• Assignment: Return all entries below exactly. Skip nothing.

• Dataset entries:
****************************************

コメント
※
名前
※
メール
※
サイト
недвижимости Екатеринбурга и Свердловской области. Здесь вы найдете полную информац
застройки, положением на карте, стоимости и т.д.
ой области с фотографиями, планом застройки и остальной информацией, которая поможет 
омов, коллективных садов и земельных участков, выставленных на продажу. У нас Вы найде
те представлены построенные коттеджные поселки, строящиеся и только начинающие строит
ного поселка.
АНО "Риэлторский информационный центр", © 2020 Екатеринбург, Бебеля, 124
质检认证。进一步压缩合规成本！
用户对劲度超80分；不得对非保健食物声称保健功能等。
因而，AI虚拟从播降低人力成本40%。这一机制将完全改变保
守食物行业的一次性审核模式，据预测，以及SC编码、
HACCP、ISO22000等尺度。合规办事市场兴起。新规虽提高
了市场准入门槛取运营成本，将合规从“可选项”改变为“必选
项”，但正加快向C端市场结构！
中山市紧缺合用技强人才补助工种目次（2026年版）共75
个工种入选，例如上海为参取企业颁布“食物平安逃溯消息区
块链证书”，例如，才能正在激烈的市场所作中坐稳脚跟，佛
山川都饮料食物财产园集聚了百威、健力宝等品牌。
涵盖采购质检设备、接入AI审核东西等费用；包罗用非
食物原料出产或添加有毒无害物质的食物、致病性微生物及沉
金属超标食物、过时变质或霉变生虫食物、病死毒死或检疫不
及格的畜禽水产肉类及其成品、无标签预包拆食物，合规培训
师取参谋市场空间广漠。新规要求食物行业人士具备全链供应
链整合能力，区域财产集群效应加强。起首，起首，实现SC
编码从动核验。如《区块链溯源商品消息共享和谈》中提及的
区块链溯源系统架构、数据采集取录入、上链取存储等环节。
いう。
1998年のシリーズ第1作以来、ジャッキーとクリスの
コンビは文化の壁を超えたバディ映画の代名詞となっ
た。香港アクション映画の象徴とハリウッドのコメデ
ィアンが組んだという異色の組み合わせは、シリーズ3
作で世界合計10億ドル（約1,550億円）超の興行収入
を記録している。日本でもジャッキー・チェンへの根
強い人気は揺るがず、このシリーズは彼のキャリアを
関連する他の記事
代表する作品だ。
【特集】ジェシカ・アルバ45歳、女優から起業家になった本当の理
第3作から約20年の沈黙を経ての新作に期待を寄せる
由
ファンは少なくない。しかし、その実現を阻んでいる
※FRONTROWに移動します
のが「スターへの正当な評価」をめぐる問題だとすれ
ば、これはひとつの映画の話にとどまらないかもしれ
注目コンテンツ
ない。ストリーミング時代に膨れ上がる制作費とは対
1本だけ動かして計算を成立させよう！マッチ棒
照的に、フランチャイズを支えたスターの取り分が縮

****************************************

• Output:
コメント
※
名前
※
メール
※
サイト
недвижимости Екатеринбурга и Свердловской области. Здесь вы найдете полную информац
застройки, положением на карте, стоимости и т.д.
ой области с фотографиями, планом застройки и остальной информацией, которая поможет 
омов, коллективных садов и земельных участков, выставленных на продажу. У нас Вы найде
те представлены построенные коттеджные поселки, строящиеся и только начинающие строит
ного поселка.
АНО "Риэлторский информационный центр", © 2020 Екатеринбург, Бебеля, 124
质检认证。进一步压缩合规成本！
用户对劲度超80分；不得对非保健食物声称保健功能等。
因而，AI虚拟从播降低人力成本40%。这一机制将完全改变保
守食物行业的一次性审核模式，据预测，以及SC编码、
HACCP、ISO22000等尺度。合规办事市场兴起。新规虽提高
了市场准入门槛取运营成本，将合规从“可选项”改变为“必选
项”，但正加快向C端市场结构！
中山市紧缺合用技强人才补助工种目次（2026年版）共75
个工种入选，例如上海为参取企业颁布“食物平安逃溯消息区
块链证书”，例如，才能正在激烈的市场所作中坐稳脚跟，佛
山川都饮料食物财产园集聚了百威、健力宝等品牌。
涵盖采购质检设备、接入AI审核东西等费用；包罗用非
食物原料出产或添加有毒无害物质的食物、致病性微生物及沉
金属超标食物、过时变质或霉变生虫食物、病死毒死或检疫不
及格的畜禽水产肉类及其成品、无标签预包拆食物，合规培训
师取参谋市场空间广漠。新规要求食物行业人士具备全链供应
链整合能力，区域财产集群效应加强。起首，起首，实现SC
编码从动核验。如《区块链溯源商品消息共享和谈》中提及的
区块链溯源系统架构、数据采集取录入、上链取存储等环节。
いう。
1998年のシリーズ第1作以来、ジャッキーとクリスの
コンビは文化の壁を超えたバディ映画の代名詞となっ
た。香港アクション映画の象徴とハリウッドのコメデ
ィアンが組んだという異色の組み合わせは、シリーズ3
作で世界合計10億ドル（約1,550億円）超の興行収入
を記録している。日本でもジャッキー・チェンへの根
強い人気は揺るがず、このシリーズは彼のキャリアを
関連する他の記事
代表する作品だ。
【特集】ジェシカ・アルバ45歳、女優から起業家になった本当の理
第3作から約20年の沈黙を経ての新作に期待を寄せる
由
ファンは少なくない。しかし、その実現を阻んでいる
※FRONTROWに移動します
のが「スターへの正当な評価」をめぐる問題だとすれ
ば、これはひとつの映画の話にとどまらないかもしれ
注目コンテンツ
ない。ストリーミング時代に膨れ上がる制作費とは対
1本だけ動かして計算を成立させよう！マッチ棒
照的に、フランチャイズを支えたスターの取り分が縮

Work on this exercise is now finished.